To be sure, I wonder what might have been. On at least four occasions, I had been ranked first in the country for my age group. I had won several national titles as a junior. I was just transitioning to the senior ranks when I was injured, four months prior to the Olympic Trials in 1996. Sooner or later, I would have contended for national titles and spots on the Olympic team.
And to be sure, my injury has led to many seasons of pain. It is one thing to endure the acute agony of a broken bone or a torn muscle or tendon. It is another thing, an altogether different matter for the mind and the spirit, to look down the long barrel of your life and see that it is rifled through with pain all the way to the end.
There are three reasons why I thank God for my gymnastics career. The first is simple: gymnastics gave me extraordinary experiences that expanded my horizons and strengthened my character. While my schoolmates flirted in the Taco Bell parking lot over burritos and watered-down Pepsi, I traveled nationally and internationally, performing on stages great and small. Through injury after injury, I discovered what it means to learn from defeat and persevere through adversity, to establish goals and achieve them as a team.
Many things I will never forget. National team camps at the Olympic Training Center. Winning the all-around title at the junior national championships in 1992. Representing the United States at the junior Pan American Games in Brazil. Competing for Stanford as a freshman and winning the NCAA title as a team. The friendship of my childhood coach, Greg Corsiglia, the support of my parents, the way my father dreamed my dreams with me.
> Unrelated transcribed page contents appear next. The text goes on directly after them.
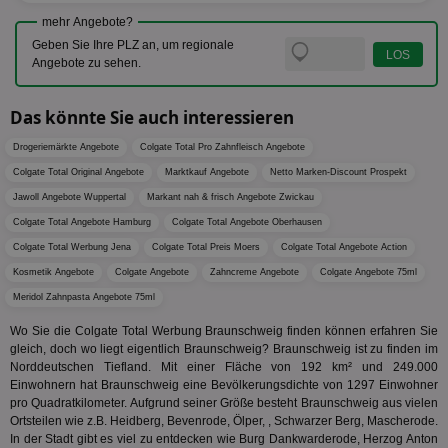
für die 
mehr Angebote?
TDCPM
1 Jahr
Die
The Trade Desk Inc.
Analys
Inf
.adsrvr.org
verwen
Geben Sie Ihre PLZ an, um regionale
der
Angebote zu sehen.
Web
Wer
En
mög
Das könnte Sie auch interessieren
Bes
ges
Drogeriemärkte Angebote
Colgate Total Pro Zahnfleisch Angebote
uid-bp-36033
.ads.stickyadstv.com
2 Monate
Die
Colgate Total Original Angebote
Marktkauf Angebote
Netto Marken-Discount Prospekt
Nut
Int
Jawoll Angebote Wuppertal
Markant nah & frisch Angebote Zwickau
Web
ab,
Colgate Total Angebote Hamburg
Colgate Total Angebote Oberhausen
Wer
Colgate Total Werbung Jena
Colgate Total Preis Moers
Colgate Total Angebote Action
dem
Prä
Kosmetik Angebote
Colgate Angebote
Zahncreme Angebote
Colgate Angebote 75ml
lie
Meridol Zahnpasta Angebote 75ml
3pi
3 Monate
Leg
ID5 Technology Ltd
den
.id5-sync.com
Wo Sie die Colgate Total Werbung Braunschweig finden können erfahren Sie
We
Dri
gleich, doch wo liegt eigentlich Braunschweig? Braunschweig ist zu finden im
Bes
Norddeutschen Tiefland. Mit einer Fläche von 192 km² und 249.000
We
Einwohnern hat Braunschweig eine Bevölkerungsdichte von 1297 Einwohner
kön
pro Quadratkilometer. Aufgrund seiner Größe besteht Braunschweig aus vielen
Ser
Hub
Ortsteilen wie z.B. Heidberg, Bevenrode, Ölper, , Schwarzer Berg, Mascherode.
ber
In der Stadt gibt es viel zu entdecken wie Burg Dankwarderode, Herzog Anton
Wer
I cannot wish I had never done gymnastics, because I hardly know what kind of person I would have been without it. It felt, when I left gymnastics, as though the larger portion of my identity had been amputated.
As Stephen McCain said in our recent interview, the Olympics is not merely the highly televised affair that takes place every four years; it is the whole story of hard work and sacrifice, the entire narrative arc that brings you there. Although I missed out on the final competition, I was privileged to experience the rest of the story. Standing atop the podium can be a good and glorious thing. Yet there is glory also in the fight, in the fight itself, in the will to push against the outermost boundaries of human capability in order to achieve one's goal.
Second, I am grateful for gymnastics because the gyms where I trained, the gyms where I grew up and became who I am, were my personal laboratories of faith. I spent practices and competitions in near-constant dialogue with God. The life of an elite gymnast is difficult and often solitary. God was my sole companion through it all, the one constant, a reservoir of peace and strength.
Night by night I lay awake and watched a banner of Olympic dreams unfurl in brilliant colors above my bed. Night by night I prayed that God would see fit to take me there, but yielded myself to God and asked that He accomplish His will through my gymnastics career. Can I now complain that His will was not my own?
By the time of my accident, God had already, through gymnastics, lavished extraordinary and undeserved goodness upon me. When I won the junior national championships at fifteen, it was the most powerful spiritual experience I had ever had; I felt throughout that I was only a joyful instrument in the Master's hands, as though I merely watched my body move through the motions until the competition was complete and I stood atop the podium. At the national skills-testing competition when I was sixteen, my ankle was sprained so badly that I could only limp to each event -- and yet I won the title and was never more humbled.
Ironically, the last time I surrendered my gymnastics career to God was the summer before my injury. I had been wrestling with my commitment to gymnastics. I was never quite happy or comfortable in the Stanford gym as a freshman, and I enjoyed everything else the university had to offer. All the other gymnasts my age were aiming for the 2000 and not the 1996 Olympics. Also, I was afraid. I feared rushing into more difficult and dangerous routines; I feared the crushing pressures and anxieties of the buildup to the Olympic Trials; I feared failure.
It had been easy to strive for the Olympics when they were abstract and distant. Yet in the summer of 1995, for the first time in my life, with the sacrifices and risks right in front of me, my selfish desire was not to train for the 1996 Olympics. I am so glad I came to that point before the end. It allowed me, also for the first time in my life, to commit myself to gymnastics truly and fully for God and not for myself. I recommitted because I knew that chasing the 1996 Olympics would require a strength and courage greater than I possessed; I knew that I could endure the grueling training and the daunting pressures only by trusting God and depending on Him daily. I was convinced that God wanted me to do it, fundamentally, because I could not do it. I could only go forward in faith.